The company said the restructuring will affect full-time employees, contractors and hourly manufacturing workers. It expects about $32 million in severance and related charges, while targeting roughly $158 million in annualized cost savings. Lucid had about 9,000 employees globally as of Dec. 31, underscoring how deep the cut is for a company still trying to scale.

AI-generated illustration
AI-generated illustration

The latest layoffs extend a cost campaign that began in February, when Lucid cut 12% of its workforce as it pushed to improve operational effectiveness and move closer to profitability. That earlier round did not affect hourly production employees at the Arizona manufacturing site. Since then, the company has also suspended its 2026 production outlook pending a business review, a reminder that the issue is not only overhead but also factory utilization and demand planning.

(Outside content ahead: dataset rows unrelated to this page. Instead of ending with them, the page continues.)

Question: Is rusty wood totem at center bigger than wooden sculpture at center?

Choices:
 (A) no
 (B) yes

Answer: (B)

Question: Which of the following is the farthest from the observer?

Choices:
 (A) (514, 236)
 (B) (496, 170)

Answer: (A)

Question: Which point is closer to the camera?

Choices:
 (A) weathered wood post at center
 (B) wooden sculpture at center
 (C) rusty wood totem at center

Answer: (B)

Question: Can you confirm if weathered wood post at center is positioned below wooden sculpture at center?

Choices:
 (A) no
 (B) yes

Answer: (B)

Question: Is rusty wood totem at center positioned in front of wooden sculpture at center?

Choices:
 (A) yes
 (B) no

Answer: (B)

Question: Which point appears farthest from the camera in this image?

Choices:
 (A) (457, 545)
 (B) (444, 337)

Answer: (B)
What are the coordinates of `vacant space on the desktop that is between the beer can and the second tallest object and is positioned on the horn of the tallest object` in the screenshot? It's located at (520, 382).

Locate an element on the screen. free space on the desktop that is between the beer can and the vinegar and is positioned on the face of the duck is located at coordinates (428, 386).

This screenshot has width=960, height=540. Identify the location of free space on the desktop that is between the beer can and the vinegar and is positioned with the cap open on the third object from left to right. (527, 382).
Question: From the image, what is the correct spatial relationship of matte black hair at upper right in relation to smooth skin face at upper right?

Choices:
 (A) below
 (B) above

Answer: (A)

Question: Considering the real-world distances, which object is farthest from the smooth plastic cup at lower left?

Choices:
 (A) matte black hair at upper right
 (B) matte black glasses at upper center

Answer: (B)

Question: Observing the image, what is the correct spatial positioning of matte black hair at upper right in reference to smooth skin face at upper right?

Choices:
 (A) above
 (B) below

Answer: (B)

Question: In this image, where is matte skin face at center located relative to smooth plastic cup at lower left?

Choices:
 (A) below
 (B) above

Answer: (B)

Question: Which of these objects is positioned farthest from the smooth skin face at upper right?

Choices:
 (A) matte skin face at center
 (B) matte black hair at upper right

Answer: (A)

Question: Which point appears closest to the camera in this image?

Operational problems have compounded the pressure. In the first quarter of 2026, Lucid produced 5,500 vehicles and delivered 3,093. The company said a seat supplier issue significantly affected Gravity deliveries in February before being resolved later in the quarter. For a young automaker trying to prove it can deliver consistently, that kind of disruption is costly in both revenue and credibility.

Lucid’s 2025 and 2026 targets show how much ground it still has to cover. The company delivered 15,841 vehicles in 2025 and set 2026 production guidance at 25,000 to 27,000 vehicles. Those numbers imply a steep ramp, even as buyers increasingly favor lower-priced EVs and competition from legacy automakers and newer entrants remains intense.

Leadership has been shifting as well. Silvio Napoli was announced as Lucid’s next chief executive on April 14 and assumed the role on June 1. Winterhoff had been expected to move into the chief operating officer role in that transition before now exiting the company. Lucid also expanded its partnership with Uber in April, when Uber increased its purchase commitment to at least 35,000 Lucid vehicles for a future global robotaxi service, offering a possible long-term demand source even as the company trims hard in the present.

For Lucid, the question is no longer whether it can build attention-grabbing EVs. It is whether the company can turn that interest into steady output, cleaner margins and enough cash discipline to survive a market that is rewarding scale, pricing power and execution.